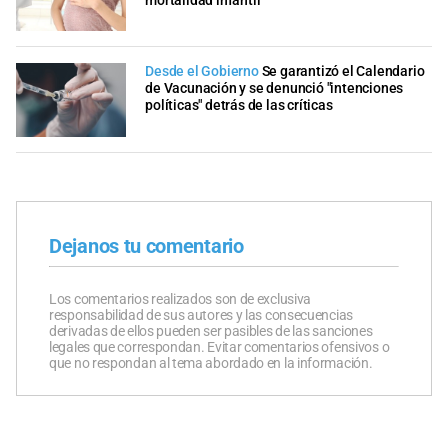
mortalidad infantil
Desde el Gobierno
Se garantizó el Calendario
de Vacunación y se denunció "intenciones
políticas" detrás de las críticas
Dejanos tu comentario
Los comentarios realizados son de exclusiva
responsabilidad de sus autores y las consecuencias
derivadas de ellos pueden ser pasibles de las sanciones
legales que correspondan. Evitar comentarios ofensivos o
que no respondan al tema abordado en la información.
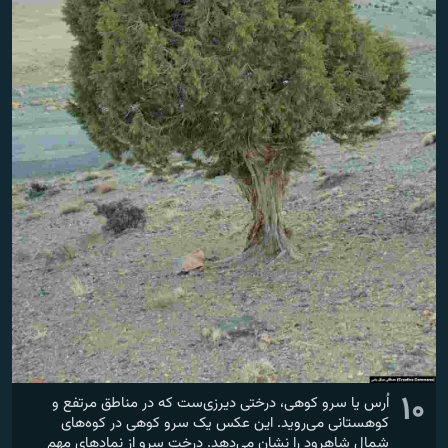
۱۰
اُرس یا سرو کوهی، درختی دیرزی‌ست که در مناطق مرتفع و
کوهستانی می‌روید. این عکس یک سرو کوهی در کوه‌های
شمال شاهرود را نشان می‌دهد. درخت سرو از نمادهای مهم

•••

The task
Copy the text from every item above word for word, leaving the pictures out.

Output
mortalidad infantil
Desde el Gobierno
Se garantizó el Calendario
de Vacunación y se denunció "intenciones
políticas" detrás de las críticas
Dejanos tu comentario
Los comentarios realizados son de exclusiva
responsabilidad de sus autores y las consecuencias
derivadas de ellos pueden ser pasibles de las sanciones
legales que correspondan. Evitar comentarios ofensivos o
que no respondan al tema abordado en la información.
۱۰
اُرس یا سرو کوهی، درختی دیرزی‌ست که در مناطق مرتفع و
کوهستانی می‌روید. این عکس یک سرو کوهی در کوه‌های
شمال شاهرود را نشان می‌دهد. درخت سرو از نمادهای مهم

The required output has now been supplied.